§ **Task statement**
Please report every line from the material that contains the word "black".

*-*-*

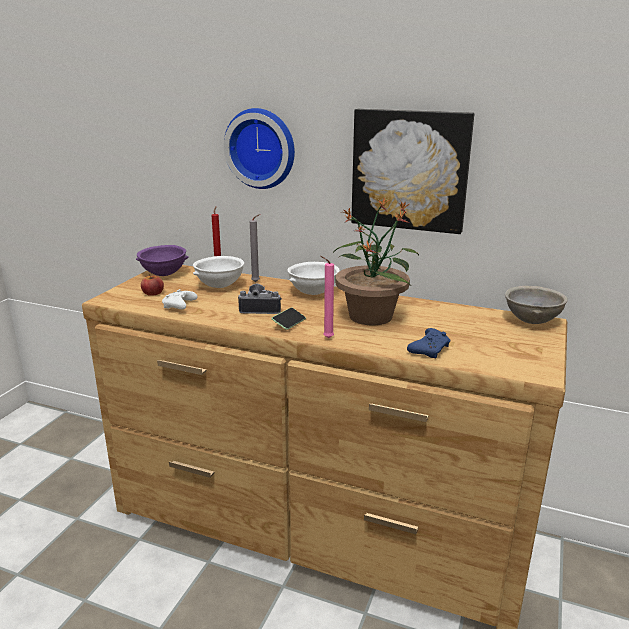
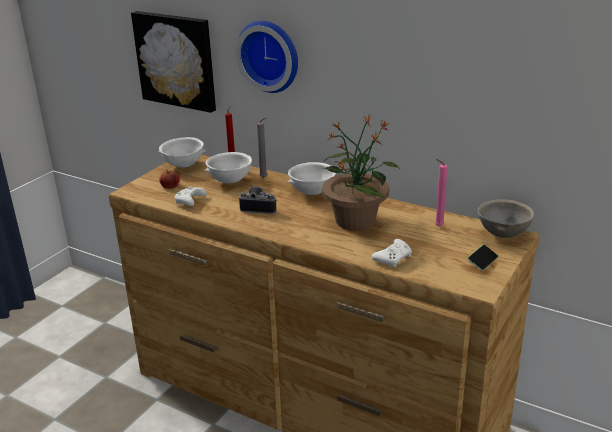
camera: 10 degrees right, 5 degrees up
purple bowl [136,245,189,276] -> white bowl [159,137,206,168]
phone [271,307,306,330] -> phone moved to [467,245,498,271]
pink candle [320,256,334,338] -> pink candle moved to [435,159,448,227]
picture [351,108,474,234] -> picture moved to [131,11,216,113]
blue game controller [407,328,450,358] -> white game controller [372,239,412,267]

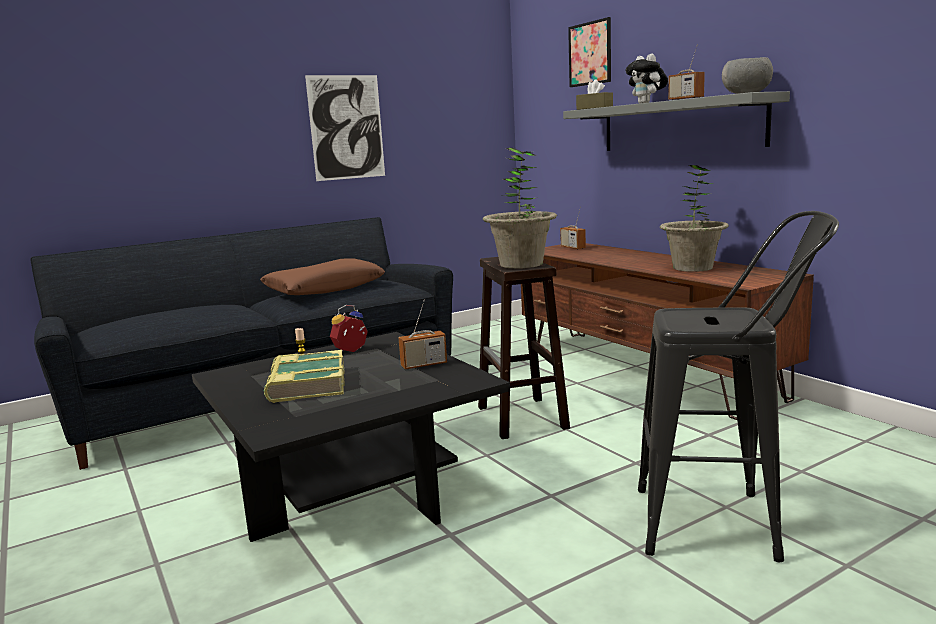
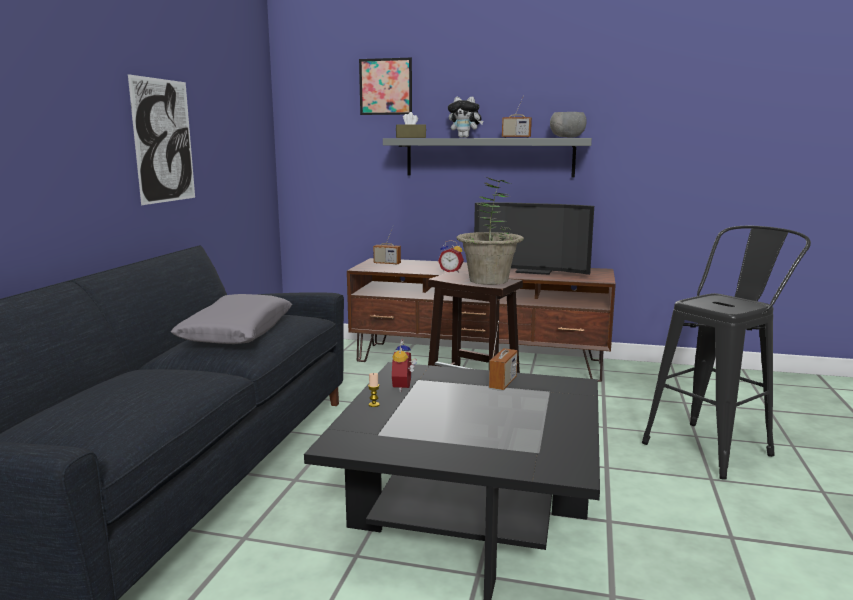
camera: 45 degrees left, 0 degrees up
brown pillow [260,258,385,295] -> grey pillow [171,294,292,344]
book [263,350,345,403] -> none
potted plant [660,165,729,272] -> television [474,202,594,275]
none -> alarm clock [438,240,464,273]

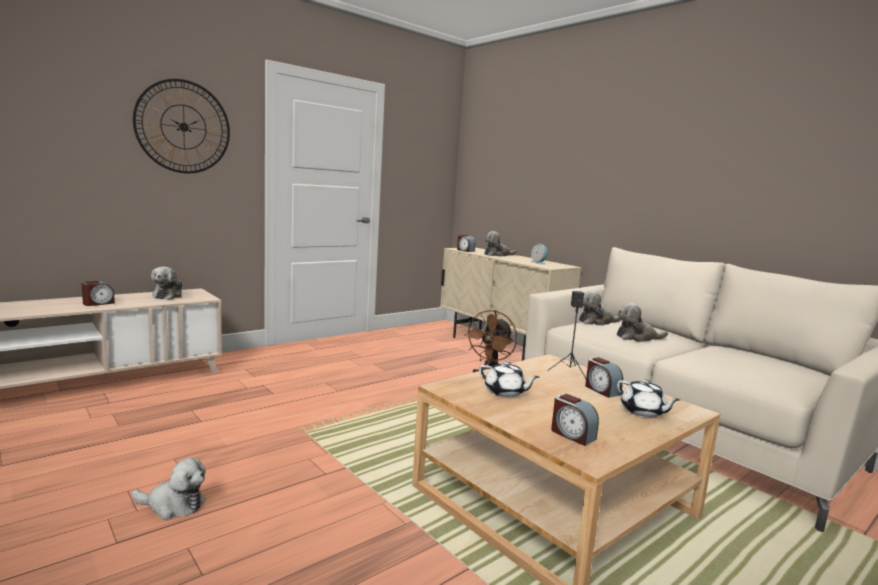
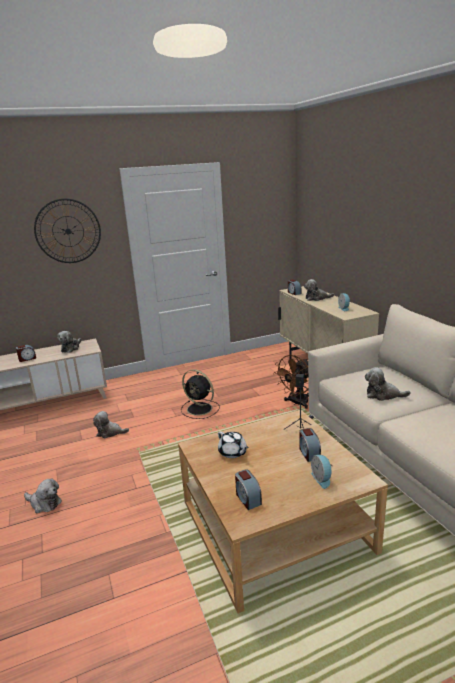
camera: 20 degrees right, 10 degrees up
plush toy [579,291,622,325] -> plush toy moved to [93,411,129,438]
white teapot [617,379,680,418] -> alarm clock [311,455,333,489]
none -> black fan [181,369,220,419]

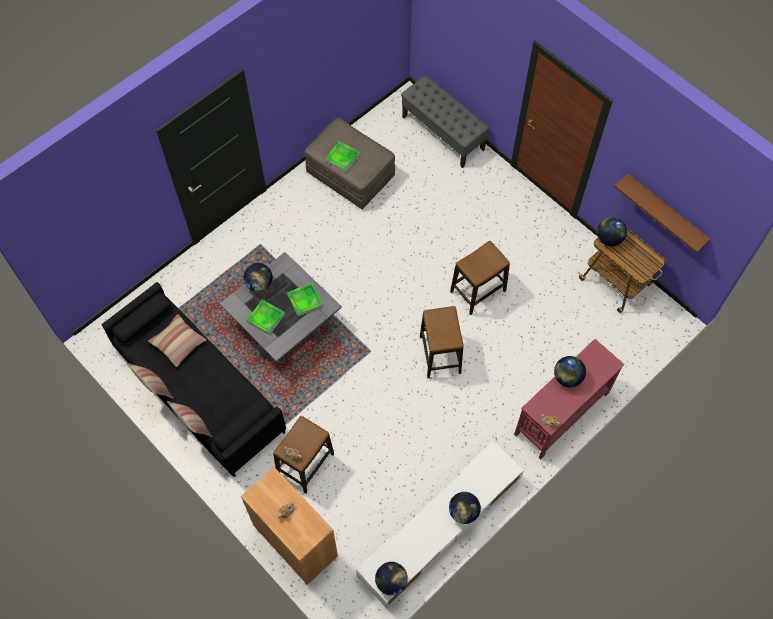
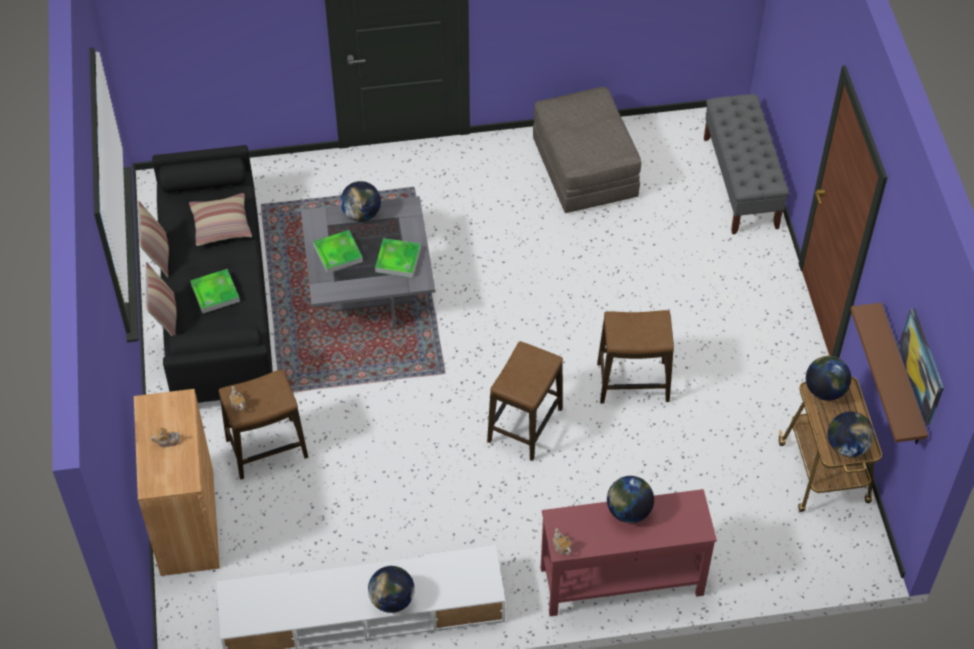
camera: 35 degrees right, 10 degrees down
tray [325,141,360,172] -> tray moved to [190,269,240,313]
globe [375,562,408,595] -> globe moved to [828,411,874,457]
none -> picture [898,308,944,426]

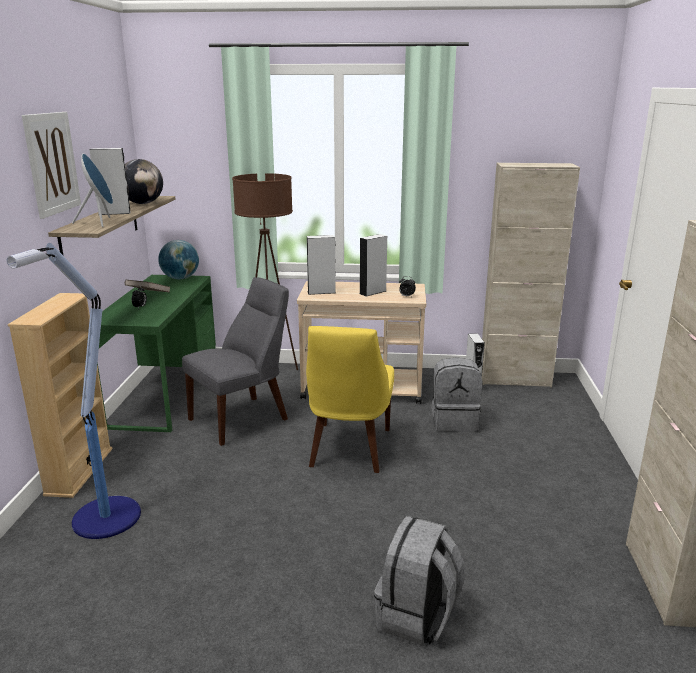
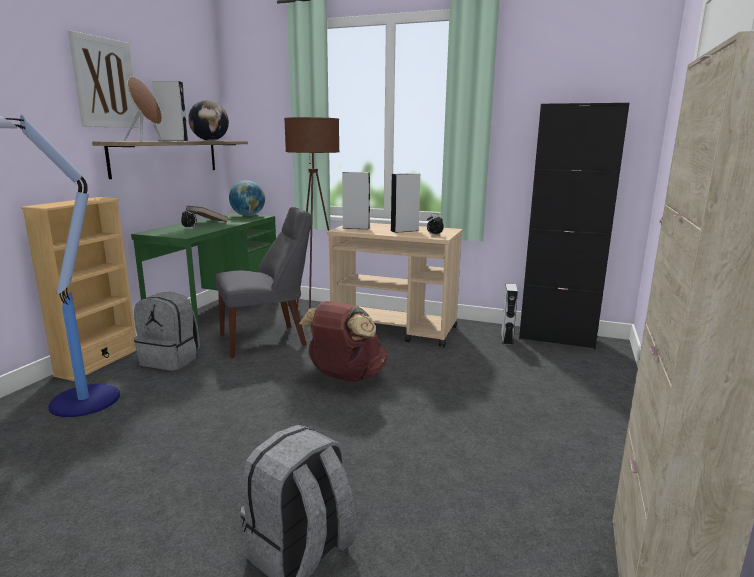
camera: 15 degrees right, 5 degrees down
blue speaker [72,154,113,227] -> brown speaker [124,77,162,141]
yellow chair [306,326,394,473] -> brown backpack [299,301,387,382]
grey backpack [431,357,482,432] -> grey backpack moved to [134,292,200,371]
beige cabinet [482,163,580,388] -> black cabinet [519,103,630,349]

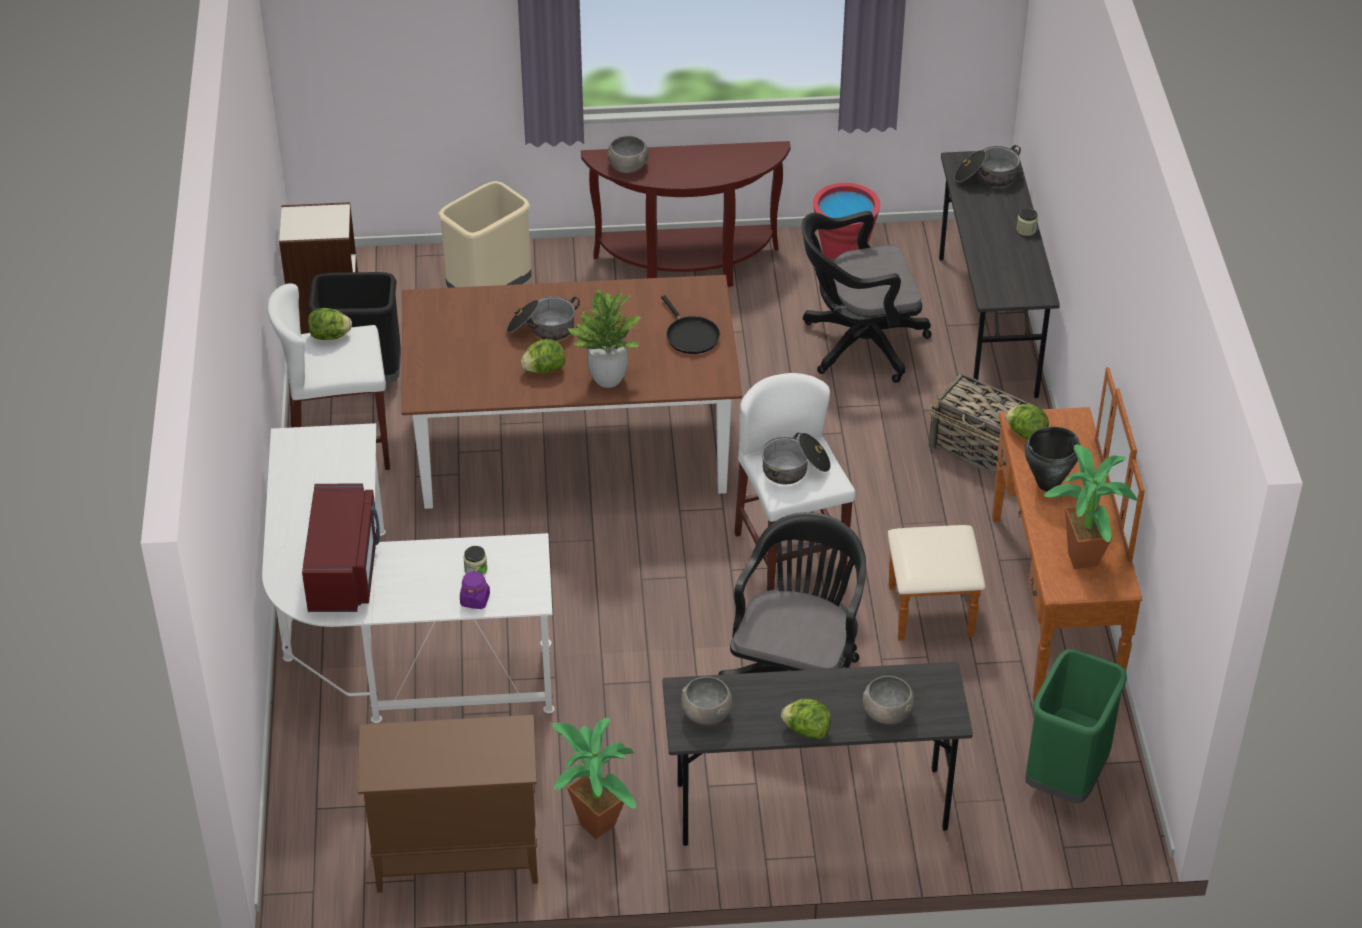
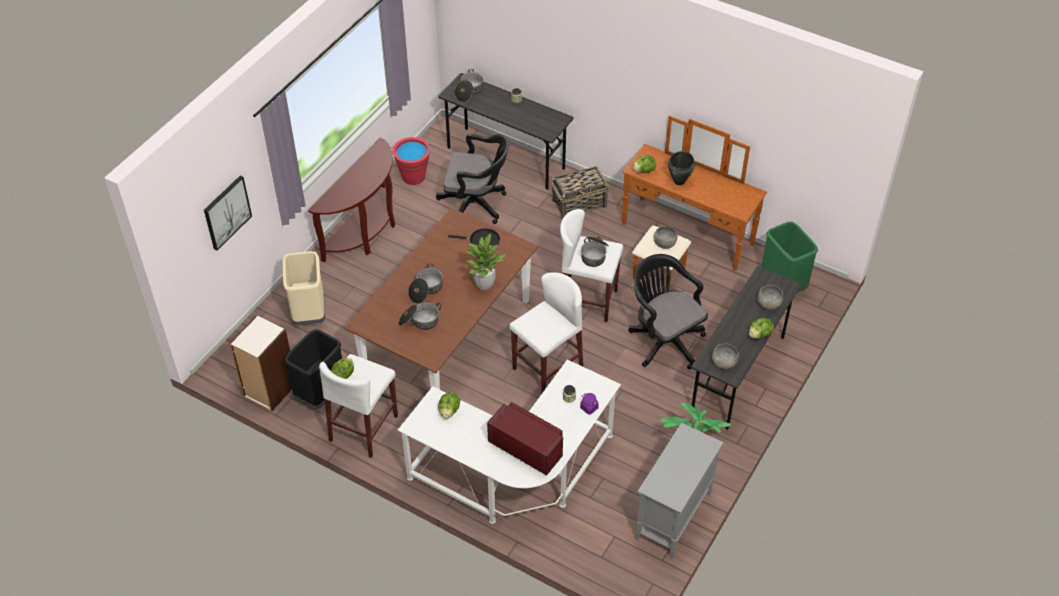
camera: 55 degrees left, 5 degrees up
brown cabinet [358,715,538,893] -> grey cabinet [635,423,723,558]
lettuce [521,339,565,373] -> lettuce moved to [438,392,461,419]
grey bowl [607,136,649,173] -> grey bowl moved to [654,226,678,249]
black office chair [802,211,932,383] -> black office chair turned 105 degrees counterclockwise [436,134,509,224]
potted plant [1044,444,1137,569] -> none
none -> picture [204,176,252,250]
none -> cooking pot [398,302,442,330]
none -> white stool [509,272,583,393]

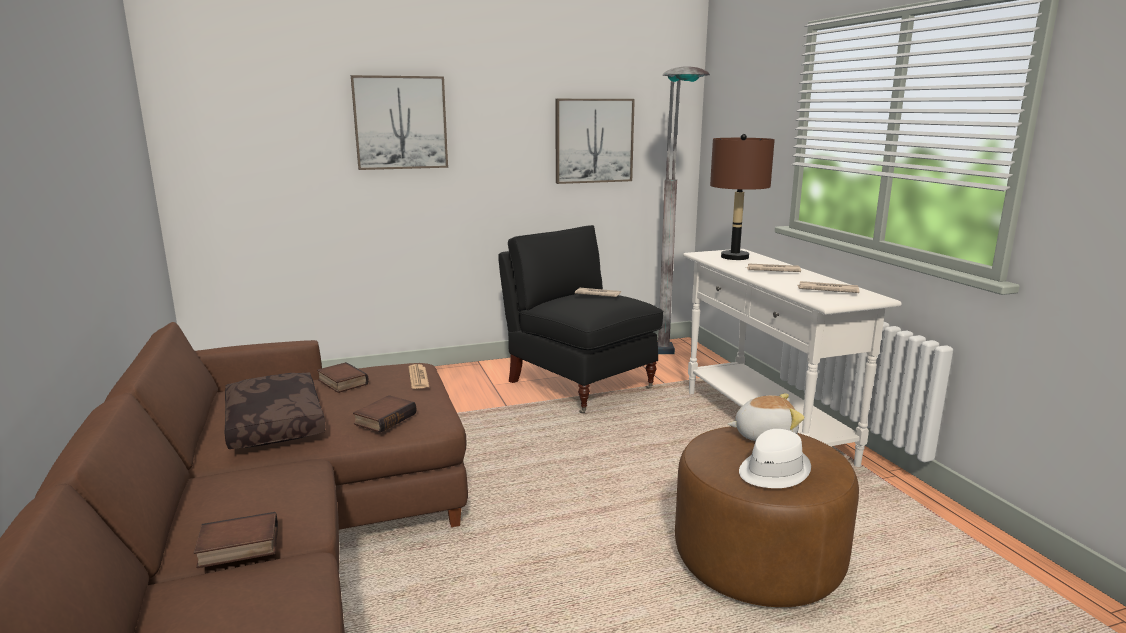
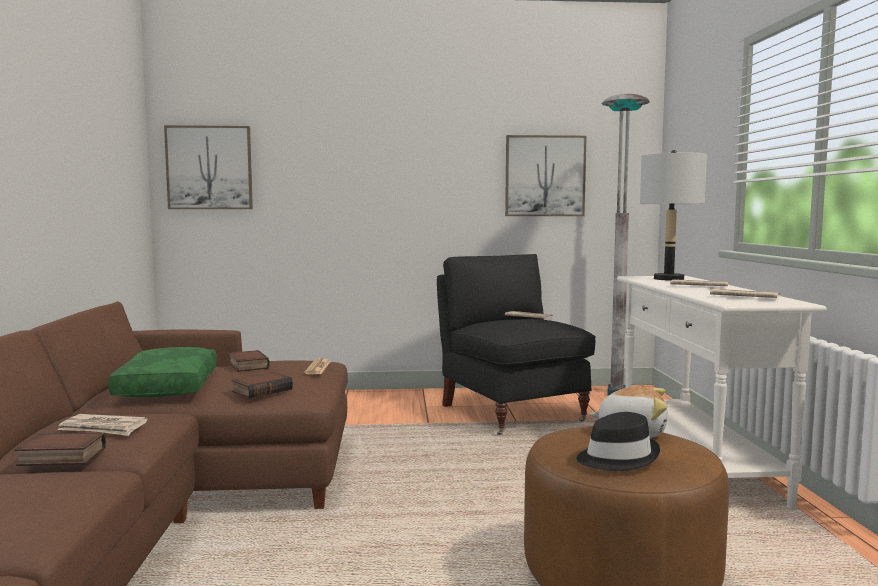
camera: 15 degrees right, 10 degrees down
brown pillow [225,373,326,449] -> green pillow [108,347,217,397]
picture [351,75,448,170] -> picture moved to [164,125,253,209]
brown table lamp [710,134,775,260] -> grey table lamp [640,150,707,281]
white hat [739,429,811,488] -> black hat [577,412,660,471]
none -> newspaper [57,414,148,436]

*-*-*

§ **Response to this task**
none -> black fan [181,369,220,419]
beige cabinet [482,163,580,388] -> black cabinet [519,103,630,349]
black office chair [802,211,932,383] -> black office chair turned 105 degrees counterclockwise [436,134,509,224]
white hat [739,429,811,488] -> black hat [577,412,660,471]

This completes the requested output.